**Exercise goal**
Copy all of the material below again, swapping "difference" for "gap" everywhere and leaving everything else the same. Leave the pictures out.

**Extracted information**

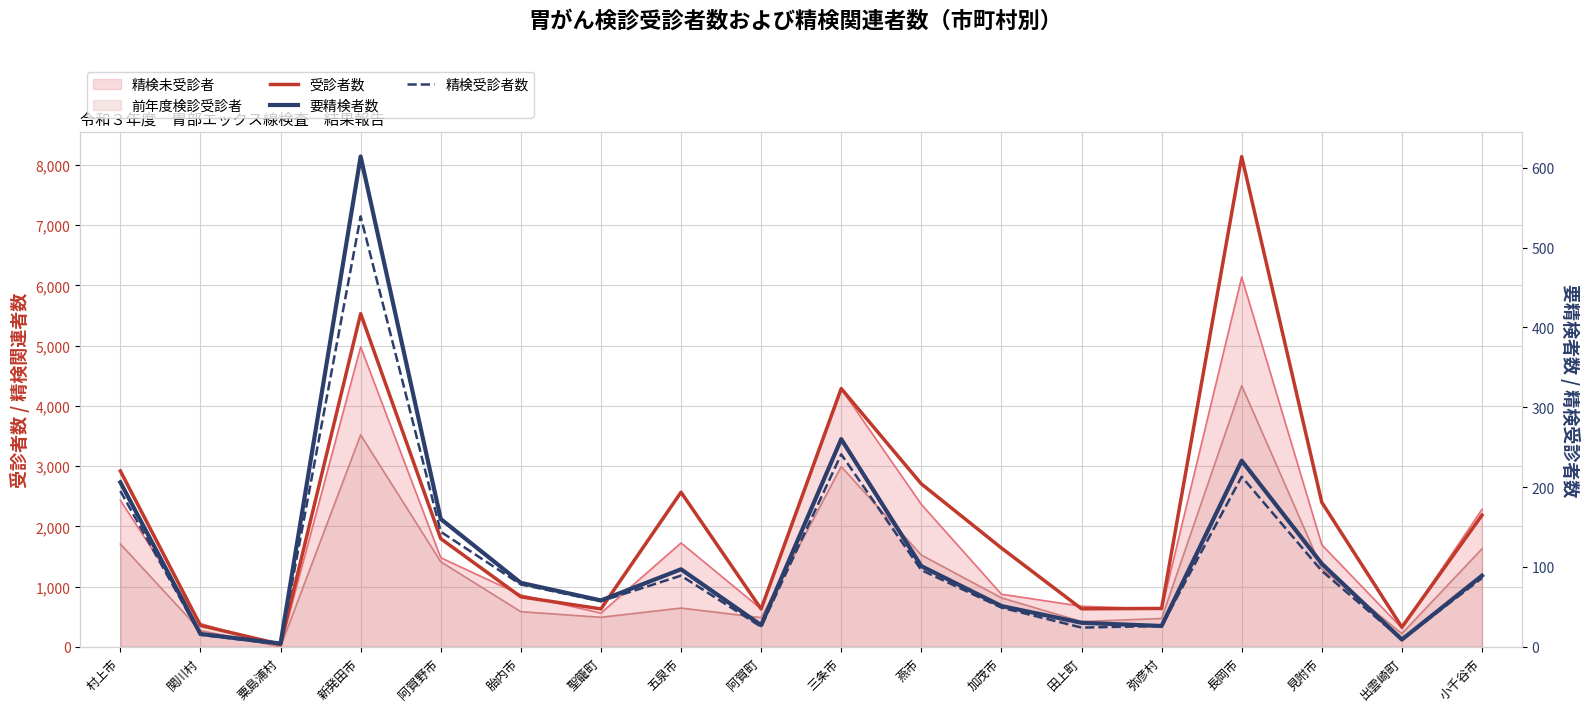

What is the difference between the 要精検者数 values at 五泉市 and 関川村?

81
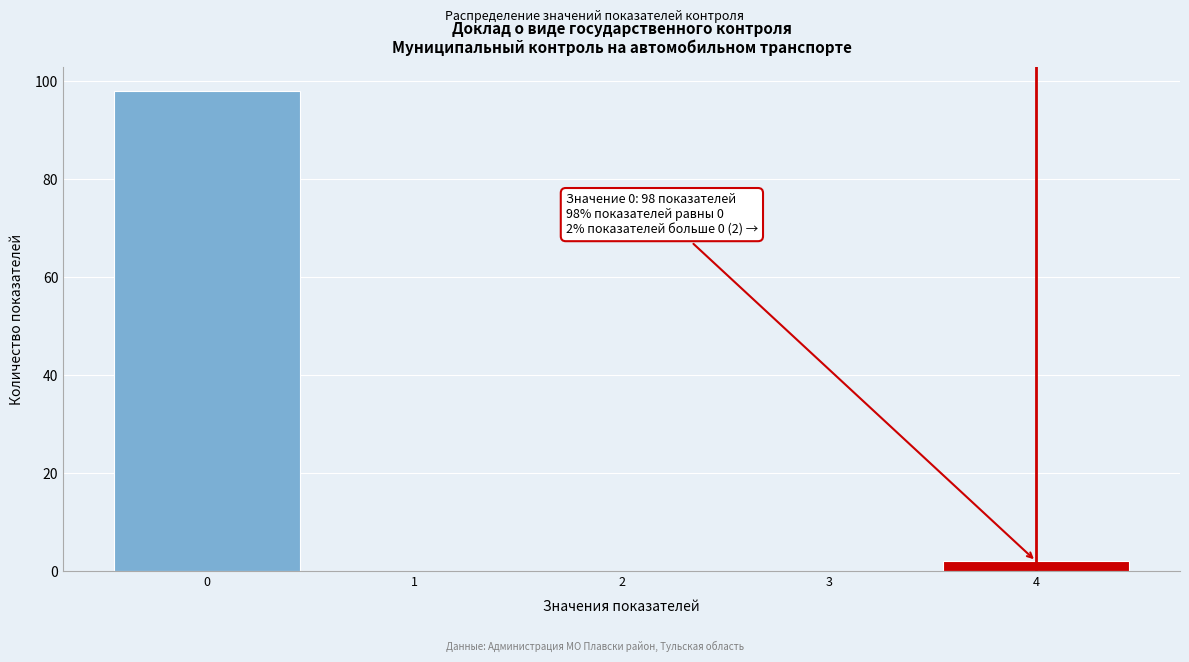

Over which range of the x-axis is the bar tallest?

-0.5 to 0.5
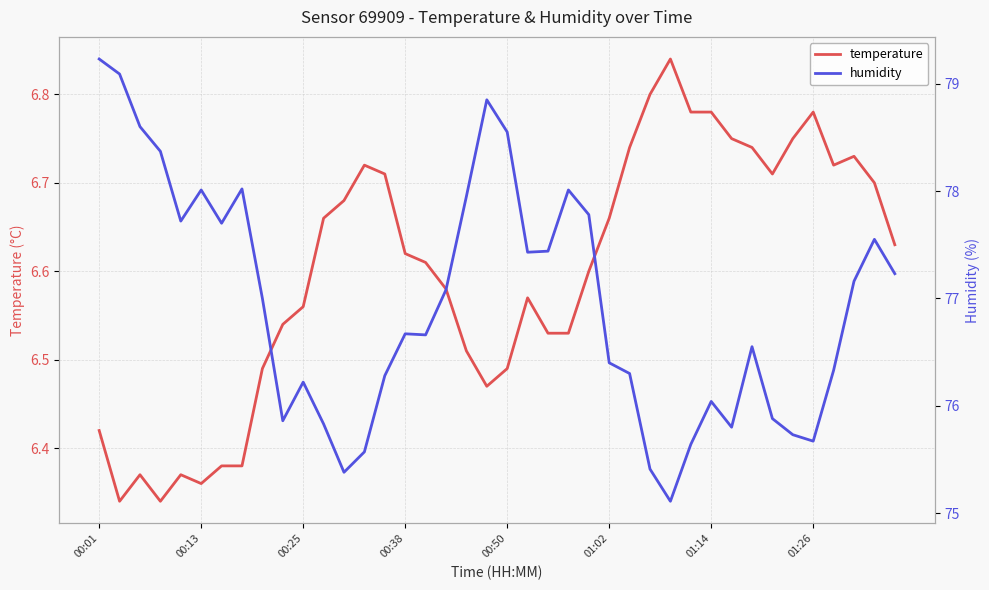

What is the sum of the temperature values at 35 and 28?

13.6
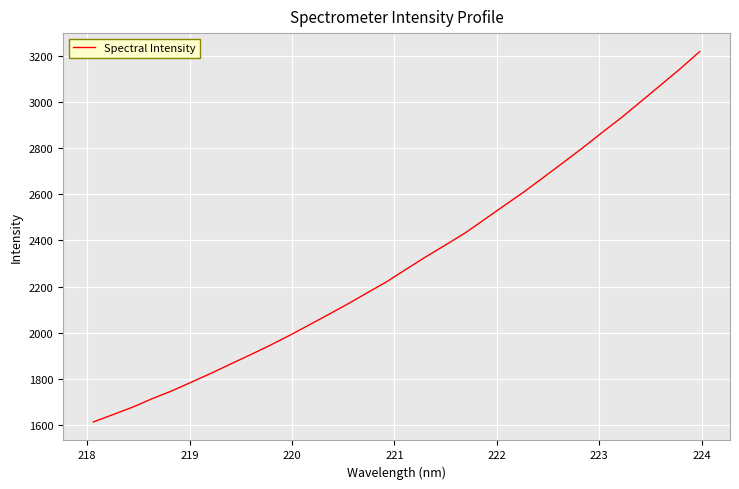

What is the difference between the second highest and minimum values?

1530.1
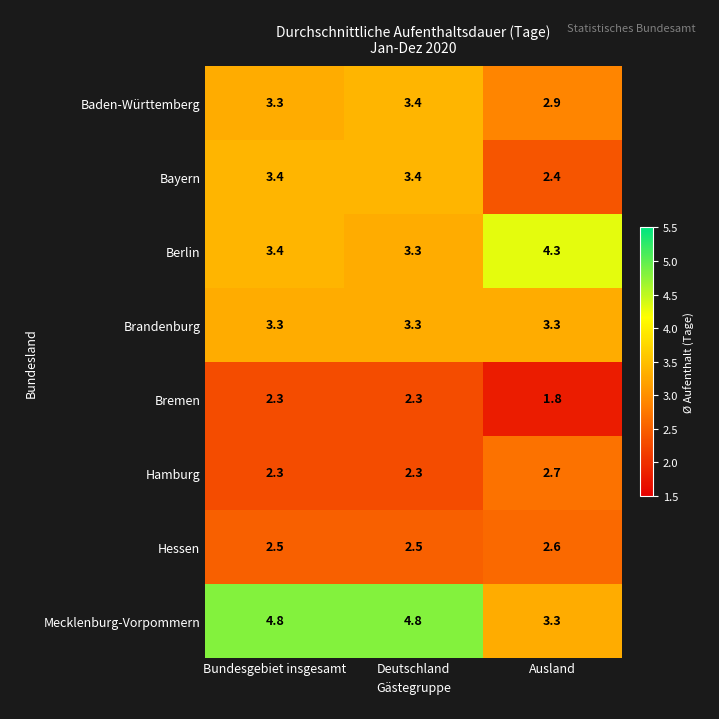

Between Deutschland and Ausland, which series saw the biggest shift?

Mecklenburg-Vorpommern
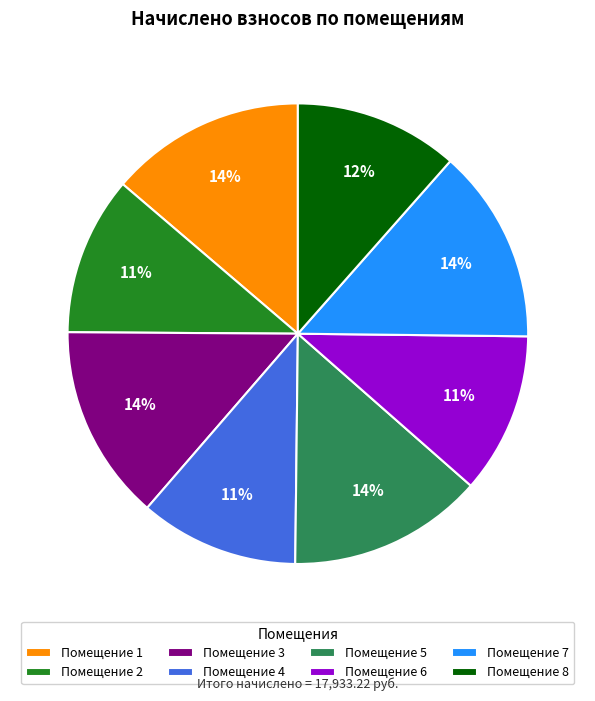

Does any single category account for the majority?

No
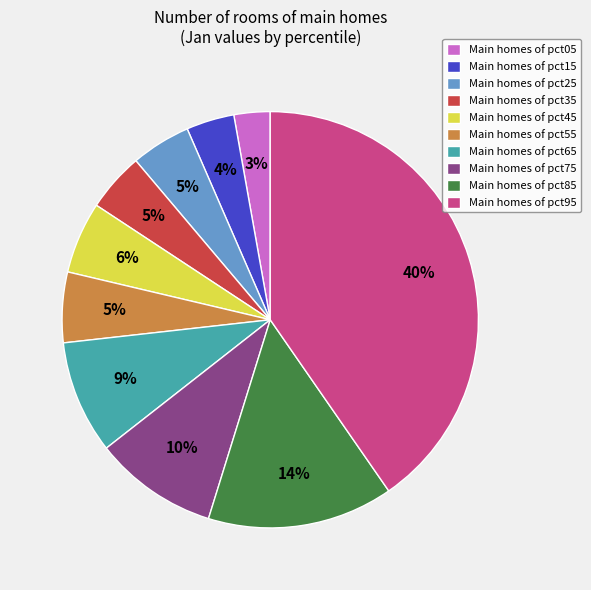

Which slice is the smallest?

Main homes of pct05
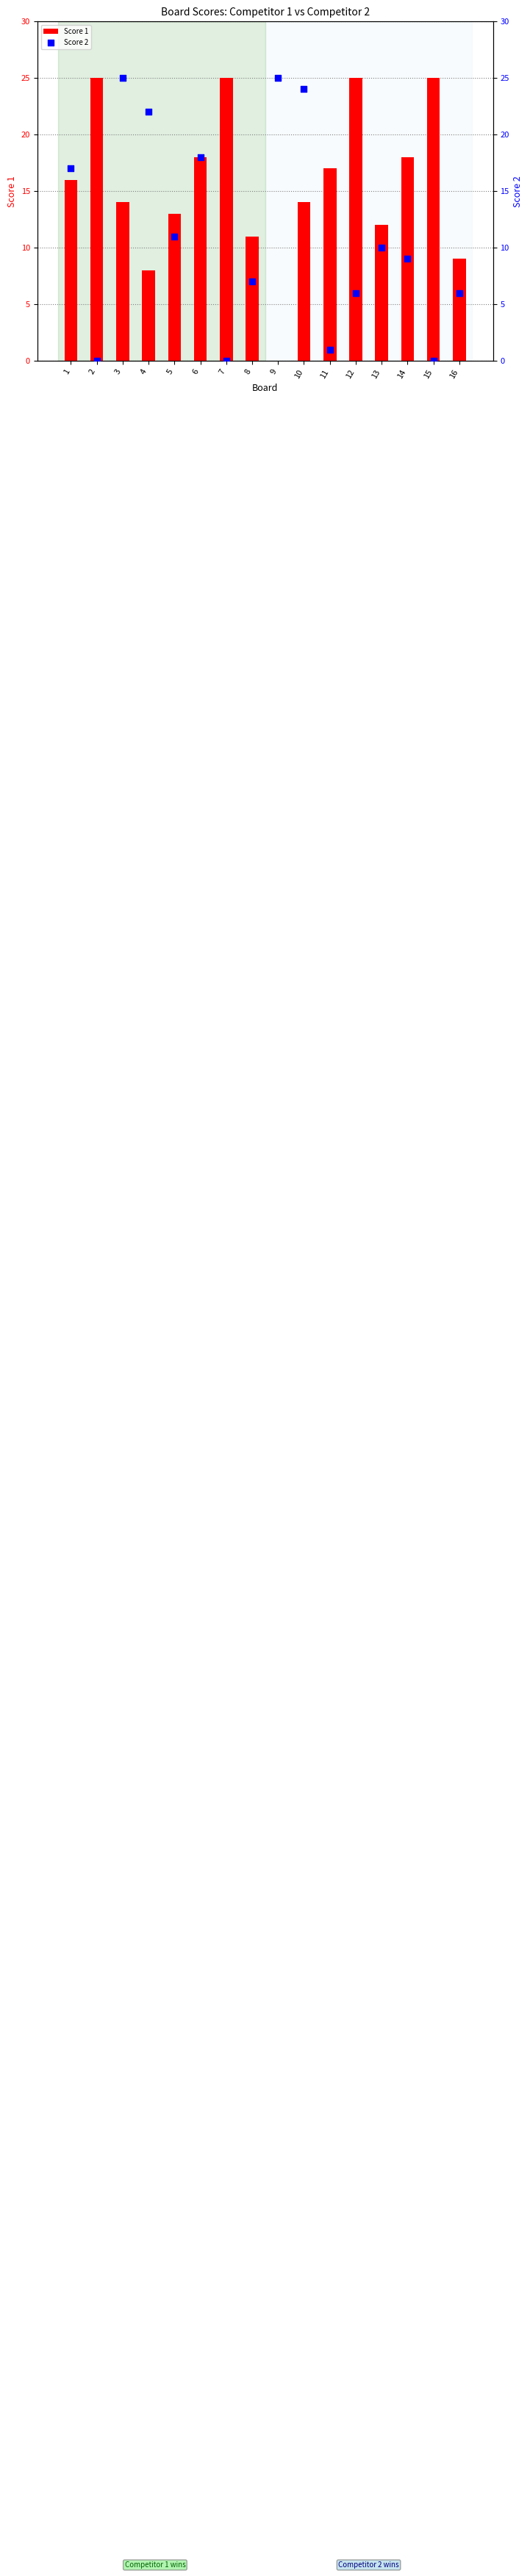

What is the total value across all series at 9?

25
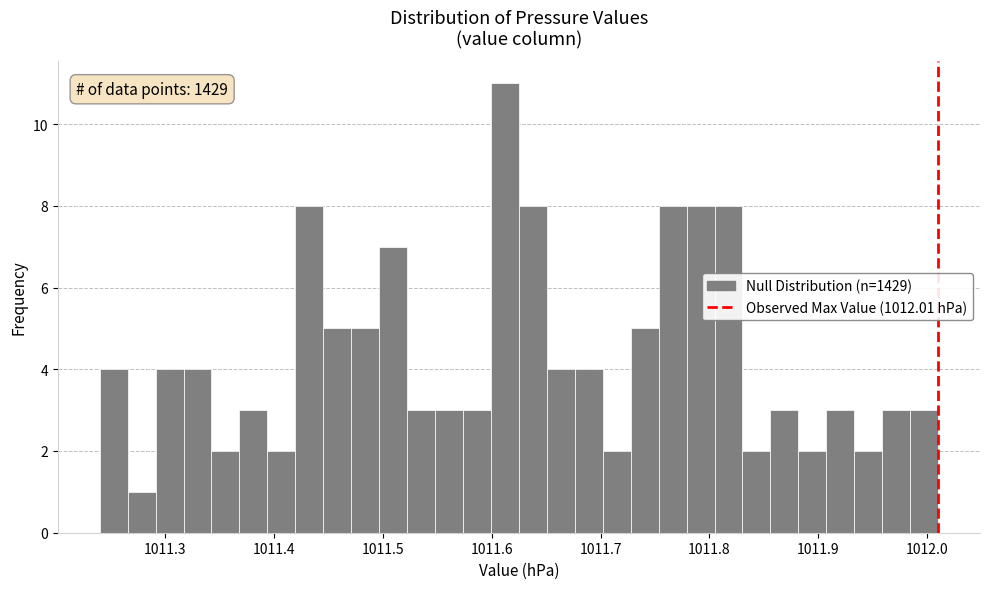

Read against the x-axis, roughly where is the centre of the tallest bar?

1011.61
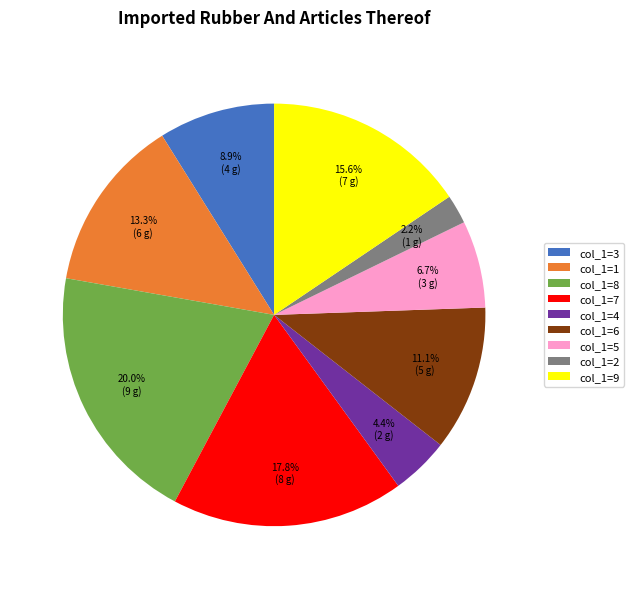

Does col_1=7 account for over 50% of the chart?

No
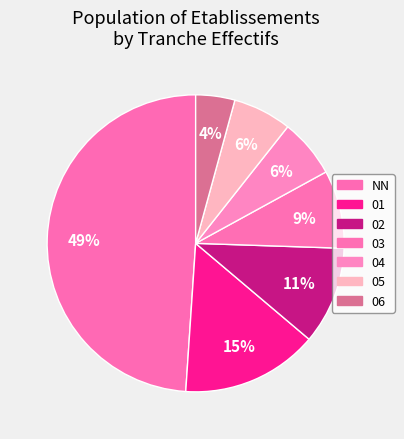

Count the number of slices in the pie.

7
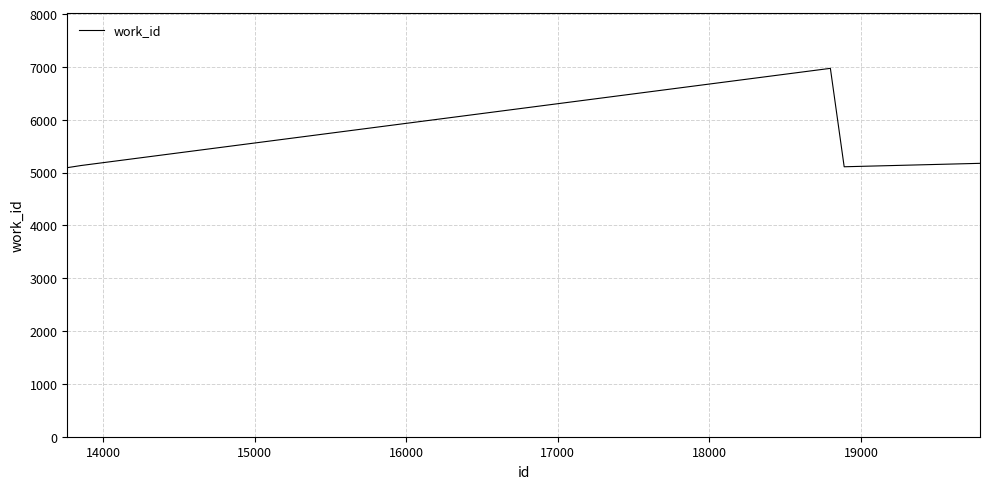

What is the difference between the maximum and minimum values?

1880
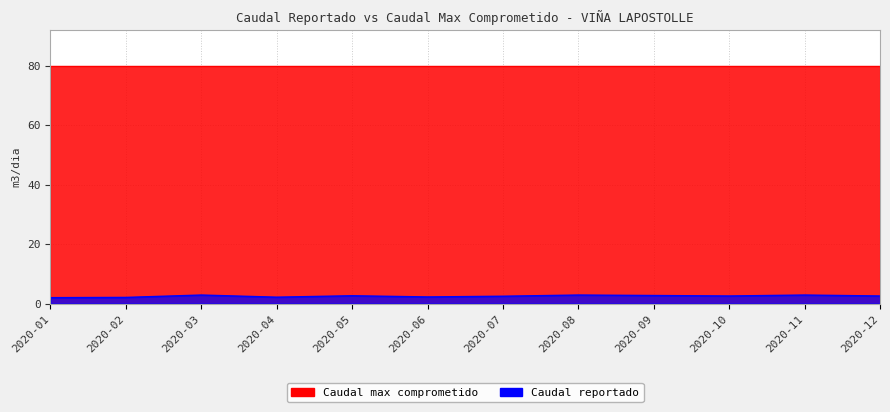

Rank the categories by value from lowest to highest.

2020-01, 2020-02, 2020-04, 2020-06, 2020-07, 2020-10, 2020-12, 2020-05, 2020-09, 2020-03, 2020-08, 2020-11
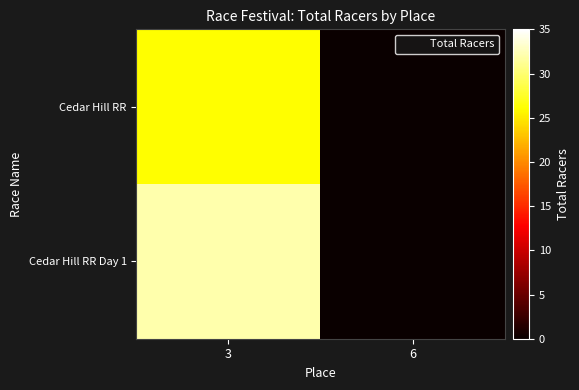

At which category is the sum across all series the highest?

3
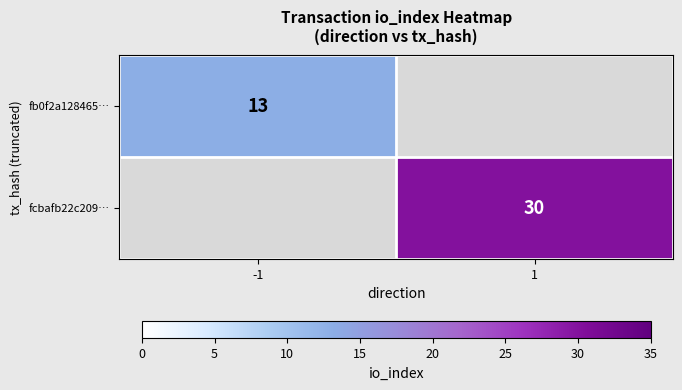

Is it true that fcbafb22c209… equals 30 at 1?

True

**Written response**
What is the gap between the 要精検者数 values at 五泉市 and 関川村?

81

Over which range of the x-axis is the bar tallest?

-0.5 to 0.5

What is the sum of the temperature values at 35 and 28?

13.6

What is the gap between the second highest and minimum values?

1530.1

Between Deutschland and Ausland, which series saw the biggest shift?

Mecklenburg-Vorpommern

Does any single category account for the majority?

No

Which slice is the smallest?

Main homes of pct05

What is the total value across all series at 9?

25

Read against the x-axis, roughly where is the centre of the tallest bar?

1011.61

Does col_1=7 account for over 50% of the chart?

No

Count the number of slices in the pie.

7

What is the gap between the maximum and minimum values?

1880

Rank the categories by value from lowest to highest.

2020-01, 2020-02, 2020-04, 2020-06, 2020-07, 2020-10, 2020-12, 2020-05, 2020-09, 2020-03, 2020-08, 2020-11

At which category is the sum across all series the highest?

3

Is it true that fcbafb22c209… equals 30 at 1?

True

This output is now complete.